Most coal towns built on flat ground. Kay Moor built up a cliff. The mine portal sits on a narrow shelf called Sewell Bench, 560 feet above the river. The processing plant sits on the river bank at Kaymoor Bottom, where the Chesapeake and Ohio Railway runs along the canyon floor. Between them, a complex system of conveyors and rail incline carried coal down the cliff face from the seam to the loading tipple. Workers walked up. The town that grew around this vertical arrangement existed from 1899 to the early 1960s. Now it is one of the most evocative ruins in the New River Gorge - a stacked, gravity-driven coal operation slowly being eaten by the forest and preserved by the National Park Service.
Abiel Abbot Low was a New York merchant and shipping magnate who in his later years invested in the iron industry. He served as managing director of the Low Moor Iron Company, based in Low Moor, Virginia, which needed coal and coke for its blast furnaces. In 1873 his company bought a tract along the New River Gorge that contained promising outcrops of the Sewell Seam. They did not develop it immediately. The property sat in reserve for 26 years while the gorge's other operators - Nuttallburg, Thurmond, the Chesapeake and Ohio - established the infrastructure. In 1899, the Low Moor Iron Company finally opened the Kay Moor mine, its name a combination of James Kay - the company employee put in charge of building the town - and the Low Moor Iron Company itself. The Sewell Seam delivered low-volatile, low-ash, low-sulfur smokeless bituminous coal - the very best fuel for coke ovens.
Because the seam ran in the bench above the river but the railroad ran along the river itself, the operators had to solve a problem of vertical logistics. They did so with three levels. At Kaymoor Top, on the plateau above the gorge, sat the management offices, the schoolhouse, and the residences of the higher-paid workers. At the Kaymoor Mine level, partway down the cliff on Sewell Bench, were the mine portal, the head house, and the homes of most of the miners. At Kaymoor Bottom, on the river bank, stood the coal preparation plant, the coke ovens, and the rail siding. Coal moved down by conveyor and incline; workers and supplies moved up and down by a haulage system known as the man-trip. Most of the town's residents were Black and immigrant workers, drawn to the gorge for steady wages by industry standards.

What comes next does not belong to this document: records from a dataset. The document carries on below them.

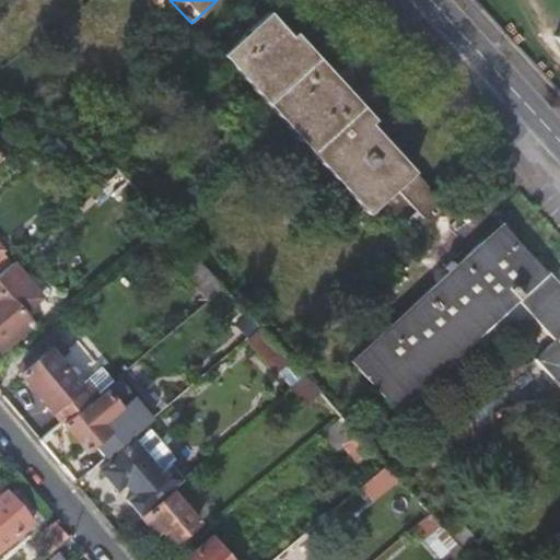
[(290,35),(269,11),(221,53),(368,214),(396,188),(424,218),(442,201),(371,123),(374,118),(294,31),(290,35)]
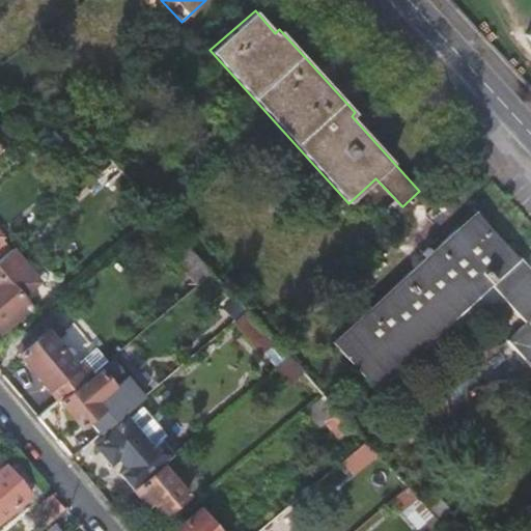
[(71,134),(59,122),(38,141),(50,152),(71,134)]
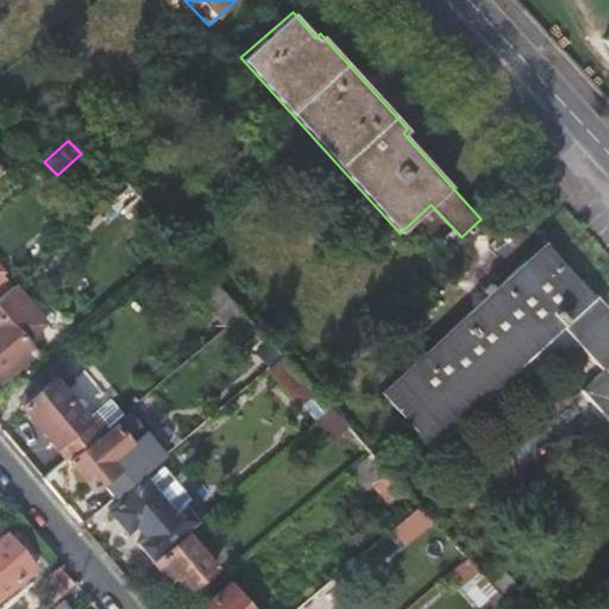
[(608,311),(546,242),(383,390),(433,446),(563,327),(602,370),(582,389),(608,419),(608,311)]
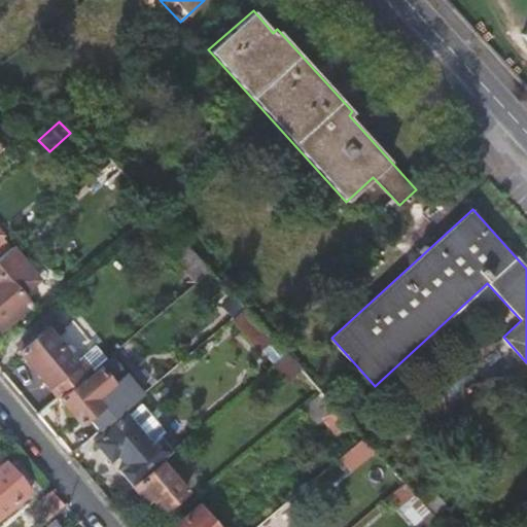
[(0,254),(8,248),(9,247),(0,236),(0,234),(3,232),(0,227),(0,254)]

In 1925, the Low Moor Iron Company sold the Kay Moor operation to the New River and Pocahontas Consolidated Coal Company, a subsidiary of the Berwind-White Corporation of Philadelphia. Production continued through the Depression and World War II, but the postwar coal market shifted hard against smokeless bituminous coal. Diesel locomotives replaced coal-fired ones on the railroads, and the steel industry consolidated its sourcing. The mine closed in 1962. The Kay Moor population dispersed. The conveyors, tipple, and coke ovens were left to the gorge. In 1978, what remained was added to the National Register of Historic Places, and the entire site eventually came under National Park Service management as part of New River Gorge National Park and Preserve.
Today Kay Moor is accessible to hikers on two trails. The Kaymoor Miners Trail descends steeply from Kaymoor Top - reachable from County Route 9/2 off US Route 19 - by stairs and switchbacks, then continues down to Kaymoor Bottom by another long set of stairs. The route is dramatic and demanding, with the gorge walls rising on either side. A second option, the relatively flat 2-mile Kaymoor Trail, runs along the Sewell Bench from a trailhead on County Route 82, reaching the mine level without the climb. The ruins at the mine level include the head house, conveyor foundations, and various buildings being slowly absorbed by hardwood forest. The lower town has more substantial standing structures. Across the river, the similarly preserved Nuttallburg complex offers another view of the same era. Both are testaments to the vertical, hard-labor industry that built the gorge.
Kay Moor sits at 38.05 N, 81.06 W, on the western wall of the New River Gorge in Fayette County, West Virginia. Recommended viewing altitude is 3,000 to 5,000 feet AGL. The mine bench halfway up the gorge wall and the river-level processing complex are both visible from the air; the New River curves north past the site. Nearest airports are Raleigh County Memorial (KBKW) in Beckley about 18 miles southwest and Yeager (KCRW) in Charleston about 38 miles west-northwest. Best aerial visibility is late October through early April when leaves are off the trees.